I am trying to assign a double8 type, ultimately for some AVX2 parallelisation using pyopencl. I am making code to find the dot product efficiently between two vectors, va and vb, and return the result vc.
Code is below:
# create context
ctx = cl.create_some_context()
mf = cl.mem_flags
# define vectors to dot product
va=np.array([1, 2, 3, 4, 5, 6, 7, 8],dtype=np.float32)
vb=np.array([1, 2, 3, 4, 5, 6, 7, 8],dtype=np.float32)
# create memory buffers for input vectors and output buffer
va_buf=cl.Buffer(ctx,mf.READ_ONLY|mf.COPY_HOST_PTR,hostbuf=va)
vb_buf=cl.Buffer(ctx,mf.READ_ONLY|mf.COPY_HOST_PTR,hostbuf=vb)
vc_buf=cl.Buffer(ctx,mf.WRITE_ONLY,vb.nbytes)

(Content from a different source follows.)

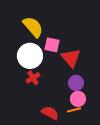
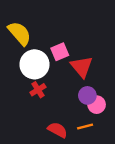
yellow semicircle: (33, 27) -> (20, 33), moved
pink square: (52, 45) -> (60, 52), turned -35
pink circle: (78, 99) -> (97, 105), moved

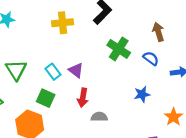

# define my kernel / C function that will perform dot product
kernel="""
__kernel void adder(const __global float* va,
const __global float* vb,
__global float* vc
)
{
double8 v1 = (va[0],va[1],va[2],va[3],va[4],va[5],va[6],va[7]);
double8 v2 = (vb[0],vb[1],vb[2],vb[3],vb[4],vb[5],vb[6],vb[7]);
vc = v1.s0*v2.s0
+v1.s1*v2.s1
+v1.s2*v2.s2
+v1.s3*v2.s3
+v1.s4*v2.s4
+v1.s5*v2.s5
+v1.s6*v2.s6
+v1.s7*v2.s7);
}
"""
# run the kernel
adder=cl.Program(ctx,kernel).build().adder
event=adder(queue,va.shape,None,va_buf,vb_buf,vc_buf)
event.wait()
# create empty array an copy output buffer to it
vd = np.zeros(va.shape)
cl.enqueue_copy(queue,vd,vc_buf)
My error is:
RuntimeError: clBuildProgram failed: BUILD_PROGRAM_FAILURE - clBuildProgram failed:
BUILD_PROGRAM_FAILURE - clBuildProgram failed: BUILD_PROGRAM_FAILURE
Build on <pyopencl.Device 'pthread-Intel(R) Xeon(R) CPU E5-2673 v4 @ 2.30GHz' on 'Portable Computing Language' at 0x5594de2e3b60>:
error: /home/nbuser/.cache/pocl/kcache/tempfile-27-53-7c-c7-a0.cl:10:4: assigning to '__global float *' from incompatible type 'double'
I don't really know anything about pyopencl, but I assume the kernels are exactly like regular OpenCL kernels. Your problem isn't with assignment of a double8 type, rather the assignment of value vc. you have vc as a __global float*, a pointer type. See how you treated va & vb as arrays and accessed their elements with [index]? The same is true for vc.Since your vc is only intended to store a single value, you can do
vc[0] = ...
or a pointer derefrence
*cv = ...
So what you should do is this instead:
*vc = v1.s0*v2.s0
+v1.s1*v2.s1
+v1.s2*v2.s2
+v1.s3*v2.s3
+v1.s4*v2.s4
+v1.s5*v2.s5
+v1.s6*v2.s6
+v1.s7*v2.s7);
You may want to read a bit on C/C++ type pointers, OpenCL pointers are basically the same, with some differences.